On the ground floor, you’ll find the public spaces, like the kitchen, dining room, and living room. The shack is also equipped with a laundry to make longer stays comfortable. Within the tube of the main building, on the outer border, sits an open deck area that doesn’t protrude at all from the main structure, at all. Instead, it nestles into the outer surface of the house so that the verandah space feels like a blend of indoor and outdoor elements.
To get from one floor to the other, the house features a centra spiral staircase that leads right up the middle to the second floor, where you’ll find the bedroom and bathroom space.
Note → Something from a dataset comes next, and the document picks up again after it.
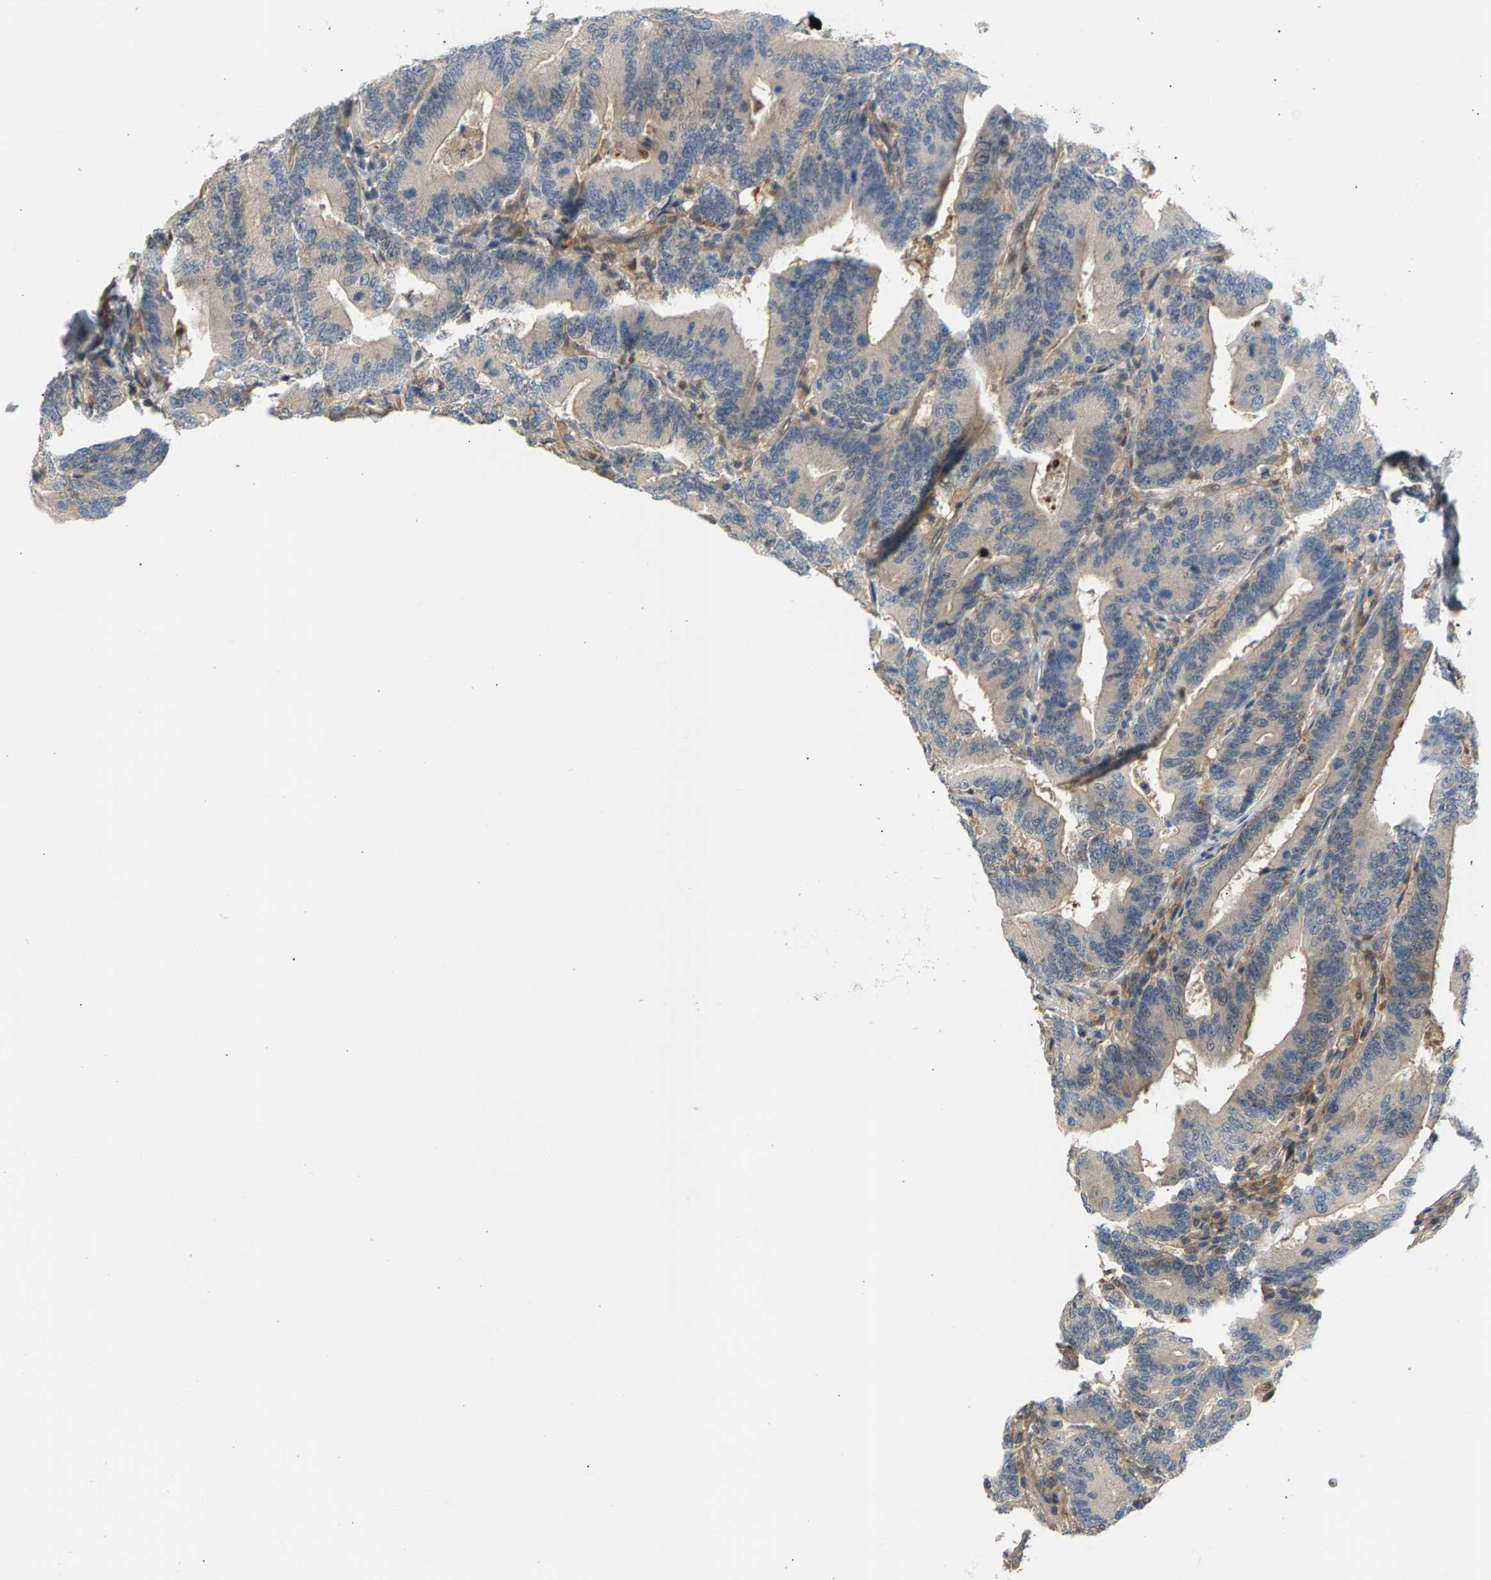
{"staining": {"intensity": "moderate", "quantity": "25%-75%", "location": "cytoplasmic/membranous"}, "tissue": "colorectal cancer", "cell_type": "Tumor cells", "image_type": "cancer", "snomed": [{"axis": "morphology", "description": "Adenocarcinoma, NOS"}, {"axis": "topography", "description": "Colon"}], "caption": "A high-resolution histopathology image shows IHC staining of colorectal adenocarcinoma, which exhibits moderate cytoplasmic/membranous positivity in approximately 25%-75% of tumor cells. (DAB IHC, brown staining for protein, blue staining for nuclei).", "gene": "KRTAP27-1", "patient": {"sex": "female", "age": 66}}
Rather than being separated into traditional bedrooms, the area is like an open concept bunk room that is still afforded privacy between adult and kids’ areas by thick curtains that can be easily drawn or pulled back.
The goal was to keep things casual and relaxed, so the spacious bedroom floor features some open, nearly empty spots that also function as extra entertainment and games room spaces when guests visit. If too many guests arrive, the sand outside is soft and lovely and the weather is warm, so the owners frequently encourage visitors to pitch a tent outside under the night’s sky.
In terms of sustainability, the house is quite efficient and low maintenance once more. It features passive solar panels that fit subtly into the shape and design, eliminating the need for fossil fuels and gas to power any part of it. Outside, a cylindrical concrete water tank collects rain water during the wet season, which is used to water the garden and flush toilets.